Het voorgaande brengt mee dat de aangevallen uitspraak, voor zover aangevochten, voor vernietiging in aanmerking komt en dat het bestreden besluit dient te worden vernietigd.
4.7.
Nu voldoende gegevens voorhanden zijn ziet de Raad aanleiding om zelf in de zaak te voorzien. Volgens de (definitieve) facturen heeft Mimoza in 2012 voor € 5.880,- (exclusief reiskosten) aan zorgkosten gedeclareerd. Afgezet tegen het verleende voorschot over 2012 van € 9.730,89 en het verantwoordingsvrije bedrag van € 250,- betekent dit dat appellante een bedrag van € 3.600,89 te veel heeft ontvangen en dat zij dit bedrag dient terug te betalen.

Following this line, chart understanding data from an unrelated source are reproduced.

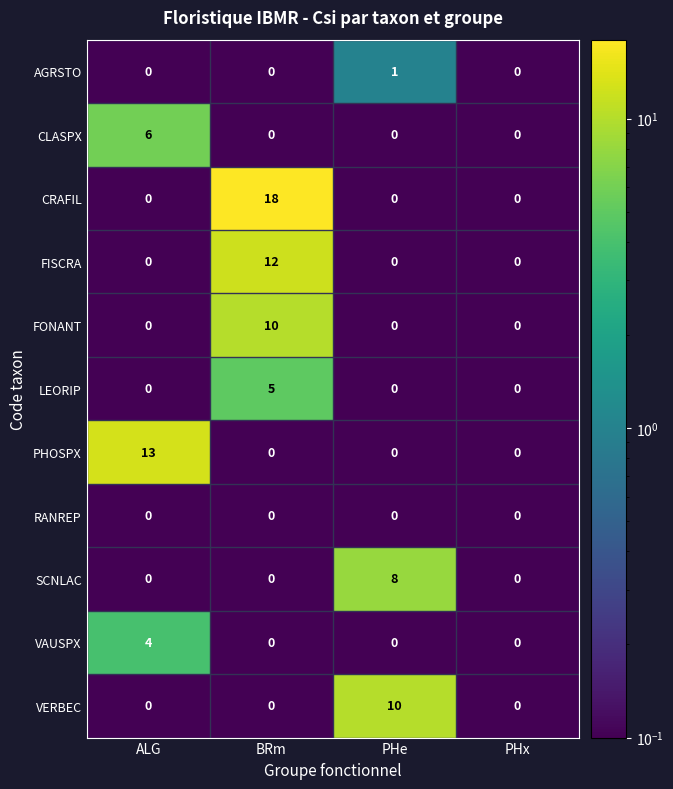

At how many categories does at least one series exceed 15?

1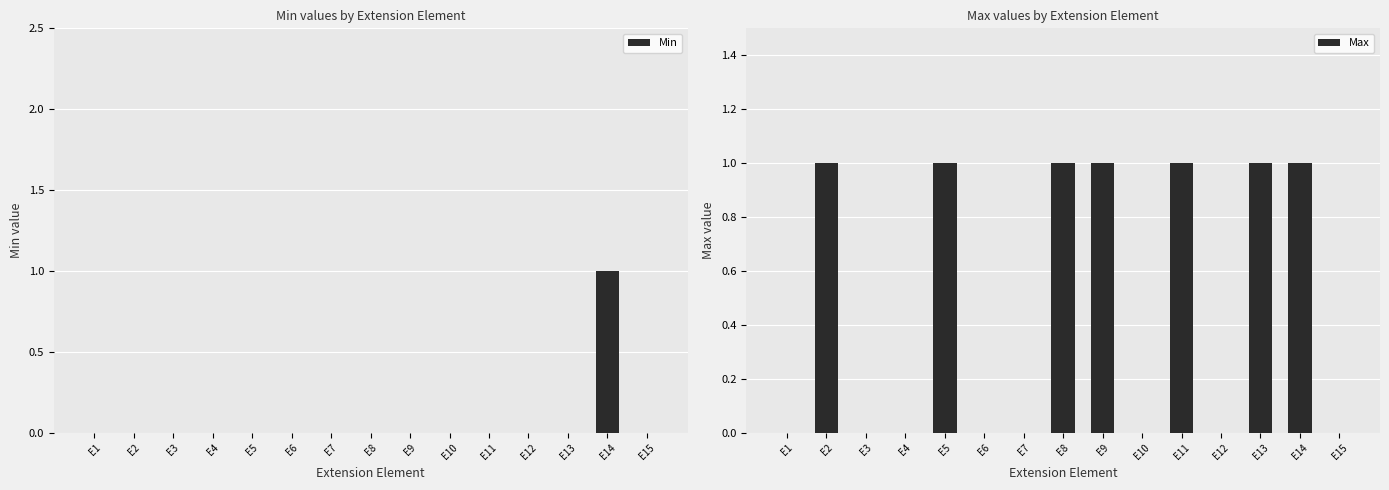

Is it true that Max equals 1 at E8?

True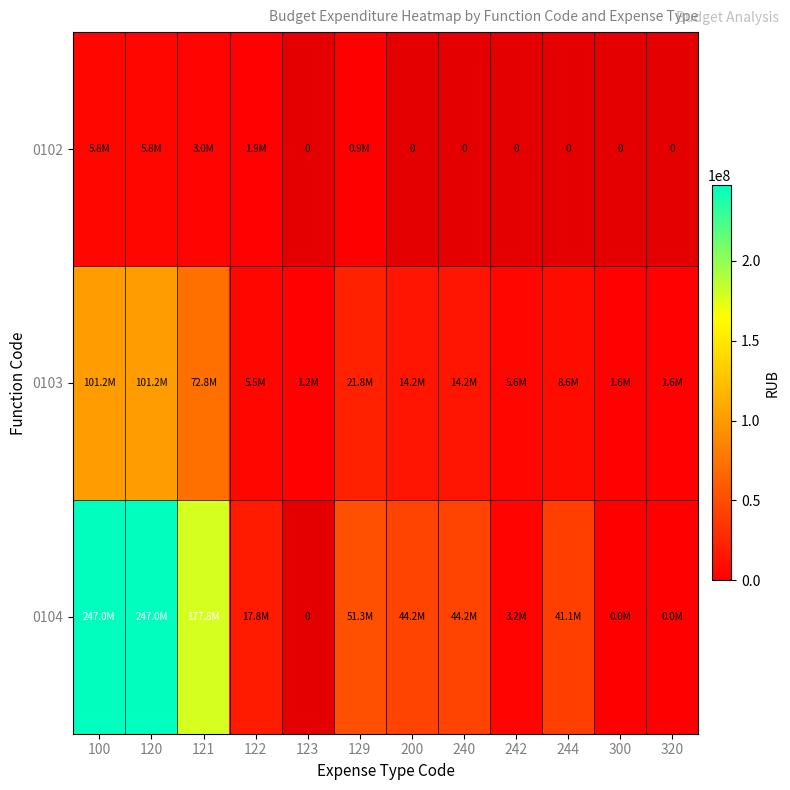

Read the 0104 value at 121.

177848369.6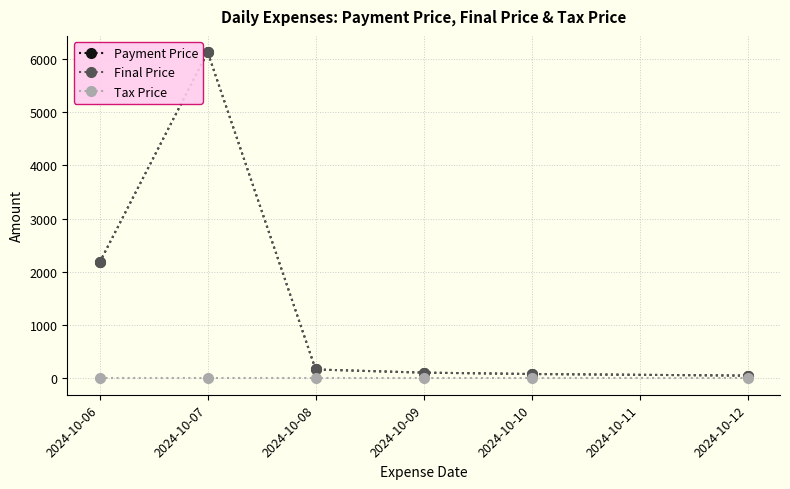

At which category does the chart reach its peak across all series?

2024-10-07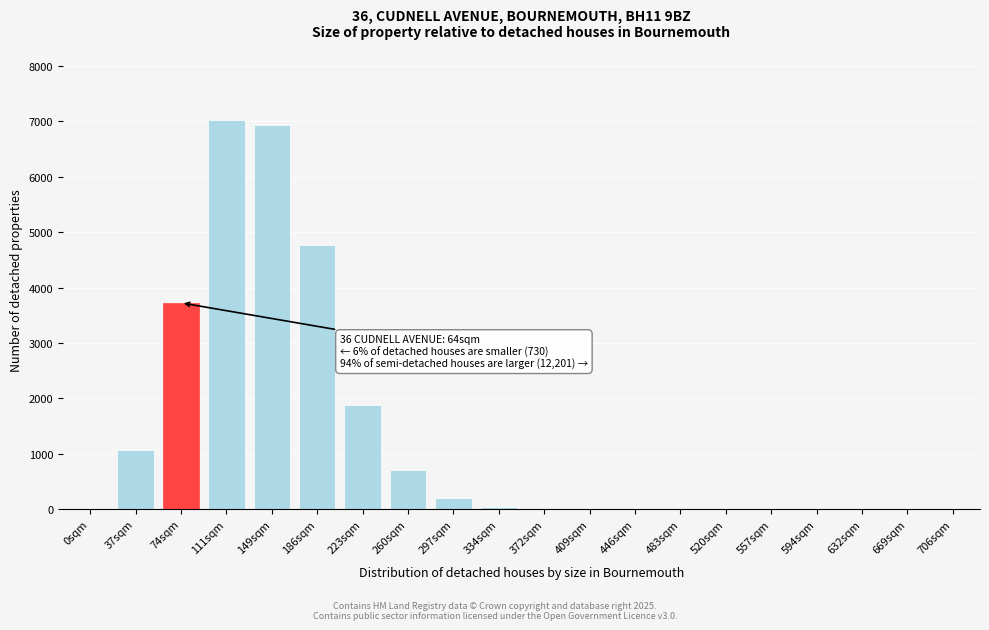

What is the sum of all values?

26343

5. Aanleiding bestaat om het Zorgkantoor te veroordelen in de proceskosten van appellante in hoger beroep. Deze kosten worden begroot op € 980,- voor verleende rechtsbijstand.

BESLISSING

De Centrale Raad van Beroep
- vernietigt de aangevallen uitspraak voor zover aangevochten;
- vernietigt het bestreden besluit;
- bepaalt voor het jaar 2012 de vaststelling van het pgb op € 5.880,- en de terugvordering op
€ 3.600,89 en bepaalt dat deze uitspraak in zoverre in de plaats treedt van het besluit van
31 juli 2013;
- veroordeelt het Zorgkantoor in de proceskosten van appellante tot een bedrag van € 980,-;
- bepaalt dat het Zorgkantoor aan appellante het in hoger beroep betaalde griffierecht van
€ 122,- vergoedt.
Deze uitspraak is gedaan door R.M. van Male als voorzitter en A.J. Schaap en L.M. Tobé als leden, in tegenwoordigheid van G.J. van Gendt als griffier. De beslissing is uitgesproken in het openbaar op 25 november 2015.